Problem 5 — Normal Distribution
Scores on a standardized test follow a normal distribution with $\mu = 72$ and $\sigma = 9$. What score is needed to be in the top 5%?
Show Solution
Top 5% means $P(X > x) = 0.05$, so $P(X < x) = 0.95$. From tables, $z \approx 1.645$.
$x = 72 + 1.645 \times 9 = 72 + 14.8 = 86.8$. A score of at least 87 is needed.
Problem 6 — Confidence Interval
In a sample of 500 Canadians, 320 said they support a carbon tax. Construct a 99% confidence interval for the true proportion of Canadians who support a carbon tax.
Show Solution
$\hat{p} = \dfrac{320}{500} = 0.64$. $z^* = 2.576$.
$E = 2.576\sqrt{\dfrac{0.64 \times 0.36}{500}} = 2.576 \times 0.02147 \approx 0.0553$.
CI: $(0.64 - 0.0553,\; 0.64 + 0.0553) = (0.585,\; 0.695)$.
We are 99% confident the true proportion is between 58.5% and 69.5%.
Problem 7 — Hypothesis Test
A fast food chain claims that 70% of its customers are satisfied. A consumer group surveys 150 customers and finds that 96 are satisfied. At $\alpha = 0.05$, test whether the true proportion is less than 70%.
Show Solution
$H_0: p = 0.70$ vs. $H_a: p < 0.70$ (left-tailed).
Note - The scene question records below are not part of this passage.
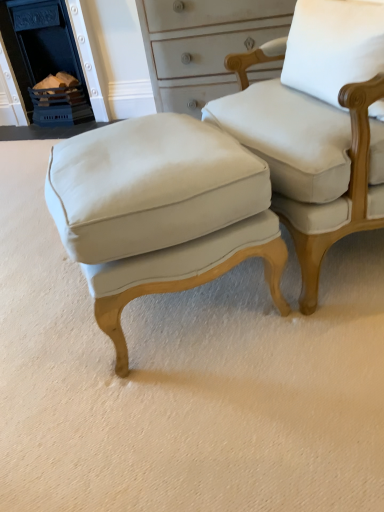
Question: Should I look upward or downward to see matte white stool at center?

Choices:
 (A) down
 (B) up

Answer: (B)

Question: Can you confirm if matte white fabric chair at center is shorter than blue painted brick fireplace at upper left?

Choices:
 (A) yes
 (B) no

Answer: (A)

Question: From a real-world perspective, is matte white fabric chair at center located higher than blue painted brick fireplace at upper left?

Choices:
 (A) yes
 (B) no

Answer: (B)

Question: Can you confirm if matte white fabric chair at center is wider than blue painted brick fireplace at upper left?

Choices:
 (A) yes
 (B) no

Answer: (A)

Question: Does matte white fabric chair at center have a lesser width compared to blue painted brick fireplace at upper left?

Choices:
 (A) no
 (B) yes

Answer: (A)

Question: From the image's perspective, is matte white fabric chair at center below blue painted brick fireplace at upper left?

Choices:
 (A) yes
 (B) no

Answer: (A)

Question: From the image's perspective, is matte white fabric chair at center located above blue painted brick fireplace at upper left?

Choices:
 (A) no
 (B) yes

Answer: (A)

Question: Could you tell me if matte white stool at center is turned towards matte white fabric chair at center?

Choices:
 (A) yes
 (B) no

Answer: (A)

Question: Considering the relative positions of matte white stool at center and matte white fabric chair at center in the image provided, is matte white stool at center to the right of matte white fabric chair at center from the viewer's perspective?

Choices:
 (A) yes
 (B) no

Answer: (B)

Question: Is matte white stool at center wider than matte white fabric chair at center?

Choices:
 (A) no
 (B) yes

Answer: (A)

Question: Is matte white stool at center turned away from matte white fabric chair at center?

Choices:
 (A) no
 (B) yes

Answer: (A)

Question: Considering the relative sizes of matte white stool at center and matte white fabric chair at center in the image provided, is matte white stool at center taller than matte white fabric chair at center?

Choices:
 (A) yes
 (B) no

Answer: (B)

Question: Is matte white stool at center shorter than matte white fabric chair at center?

Choices:
 (A) yes
 (B) no

Answer: (A)

Question: Does blue painted brick fireplace at upper left have a greater width compared to white fabric pillow at upper right?

Choices:
 (A) no
 (B) yes

Answer: (B)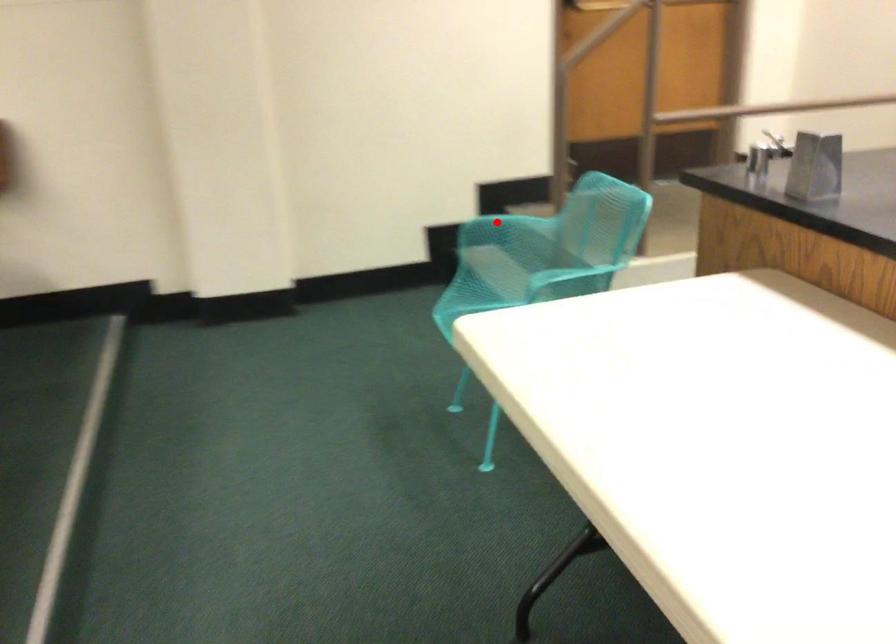
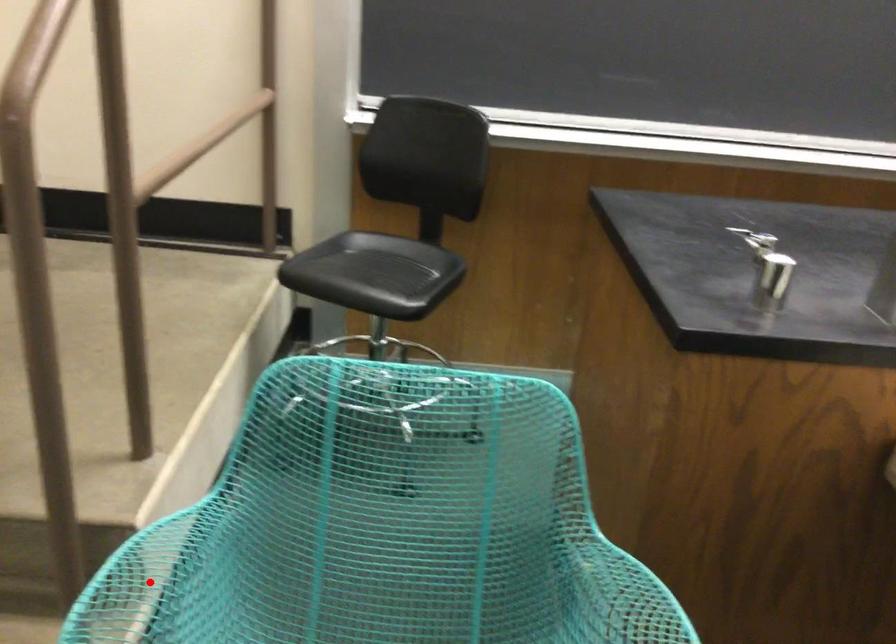
I am providing you with two images of the same scene from different viewpoints. A red point is marked on the first image and another point is marked on the second image. Is the marked point in image1 the same physical position as the marked point in image2?

Yes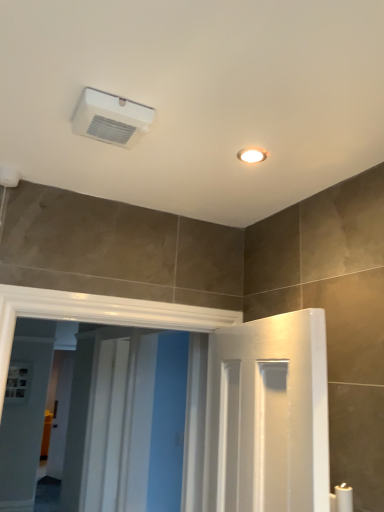
Question: Is white glossy screen door at center, arranged as the 1th screen door when viewed from the back, oriented towards white plastic air conditioning unit at upper center?

Choices:
 (A) yes
 (B) no

Answer: (B)

Question: Is white glossy screen door at center, arranged as the 1th screen door when viewed from the back, bigger than white plastic air conditioning unit at upper center?

Choices:
 (A) yes
 (B) no

Answer: (A)

Question: Can white plastic air conditioning unit at upper center be found inside white glossy screen door at center, arranged as the 2th screen door when viewed from the front?

Choices:
 (A) yes
 (B) no

Answer: (B)

Question: Does white glossy screen door at center, arranged as the 1th screen door when viewed from the back, appear on the right side of white plastic air conditioning unit at upper center?

Choices:
 (A) no
 (B) yes

Answer: (A)

Question: From a real-world perspective, is white glossy screen door at center, arranged as the 1th screen door when viewed from the back, physically below white plastic air conditioning unit at upper center?

Choices:
 (A) no
 (B) yes

Answer: (B)

Question: Considering the relative sizes of white glossy screen door at center, arranged as the 1th screen door when viewed from the back, and white plastic air conditioning unit at upper center in the image provided, is white glossy screen door at center, arranged as the 1th screen door when viewed from the back, wider than white plastic air conditioning unit at upper center?

Choices:
 (A) no
 (B) yes

Answer: (A)

Question: Is white glossy screen door at center, which ranks as the first screen door in front-to-back order, positioned with its back to white plastic air conditioning unit at upper center?

Choices:
 (A) yes
 (B) no

Answer: (B)

Question: From the image's perspective, would you say white glossy screen door at center, the 2th screen door in the back-to-front sequence, is shown under white plastic air conditioning unit at upper center?

Choices:
 (A) no
 (B) yes

Answer: (B)

Question: Can you see white glossy screen door at center, which ranks as the first screen door in front-to-back order, touching white plastic air conditioning unit at upper center?

Choices:
 (A) yes
 (B) no

Answer: (B)

Question: Can you confirm if white glossy screen door at center, which ranks as the first screen door in front-to-back order, is wider than white plastic air conditioning unit at upper center?

Choices:
 (A) yes
 (B) no

Answer: (A)

Question: Is the position of white glossy screen door at center, which ranks as the first screen door in front-to-back order, less distant than that of white plastic air conditioning unit at upper center?

Choices:
 (A) no
 (B) yes

Answer: (A)

Question: Can you confirm if white glossy screen door at center, which ranks as the first screen door in front-to-back order, is positioned to the right of white plastic air conditioning unit at upper center?

Choices:
 (A) yes
 (B) no

Answer: (B)

Question: Is the depth of white glossy screen door at center, arranged as the 1th screen door when viewed from the back, greater than that of white glossy screen door at center, the 2th screen door in the back-to-front sequence?

Choices:
 (A) no
 (B) yes

Answer: (B)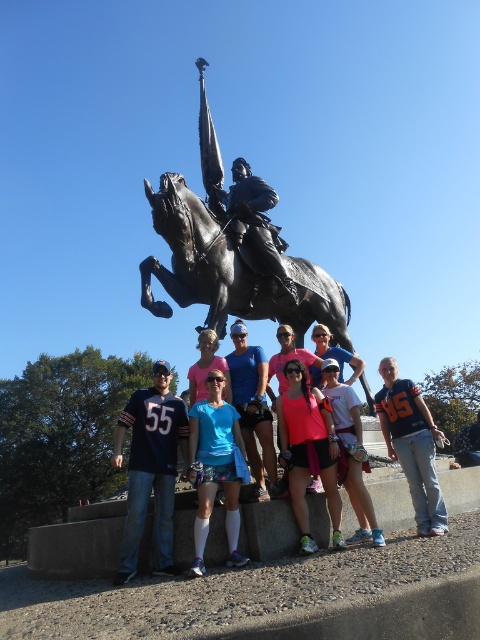
Question: Is blue jersey at center wider than blue fabric shorts at center?

Choices:
 (A) yes
 (B) no

Answer: (A)

Question: Estimate the real-world distances between objects in this image. Which object is farther from the blue jersey at center?

Choices:
 (A) blue fabric shorts at center
 (B) polished bronze statue at center

Answer: (B)

Question: Which is nearer to the blue jersey at center?

Choices:
 (A) polished bronze statue at center
 (B) blue fabric shorts at center
 (C) bronze/statue at center

Answer: (B)

Question: Is blue fabric shorts at center positioned in front of polished bronze statue at center?

Choices:
 (A) yes
 (B) no

Answer: (A)

Question: In this image, where is blue fabric shorts at center located relative to polished bronze statue at center?

Choices:
 (A) below
 (B) above

Answer: (A)

Question: Estimate the real-world distances between objects in this image. Which object is farther from the matte black jersey at center?

Choices:
 (A) blue jersey at center
 (B) polished bronze statue at center
 (C) blue fabric shorts at center

Answer: (B)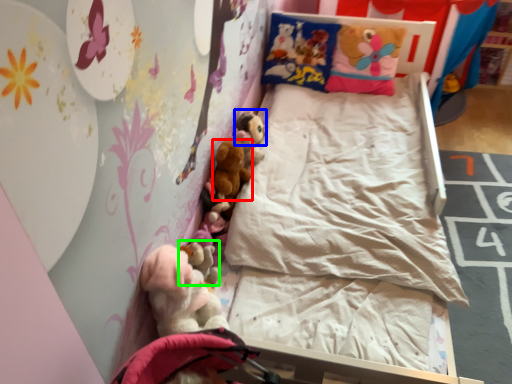
Question: Which object is positioned closest to toy (highlighted by a red box)? Select from toy (highlighted by a blue box) and toy (highlighted by a green box).

Choices:
 (A) toy
 (B) toy

Answer: (A)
$\hat{p} = \dfrac{96}{150} = 0.64$. $z = \dfrac{0.64 - 0.70}{\sqrt{0.70 \times 0.30 / 150}} = \dfrac{-0.06}{0.03742} \approx -1.604$.
$p\text{-value} = P(Z < -1.604) \approx 0.054 > 0.05$. Fail to reject $H_0$. There is insufficient evidence to conclude that fewer than 70% of customers are satisfied.
Problem 8 — Permutations with Restriction
In how many ways can the letters of the word EQUATION be arranged if the vowels must always be kept together?
Show Solution
EQUATION has 5 vowels (E, U, A, I, O) and 3 consonants (Q, T, N). Treating the vowel block as one unit: 4 units (vowel block + Q + T + N) can be arranged in $4! = 24$ ways. The 5 vowels within the block can be arranged in $5! = 120$ ways.
Total: $24 \times 120 = 2880$ arrangements.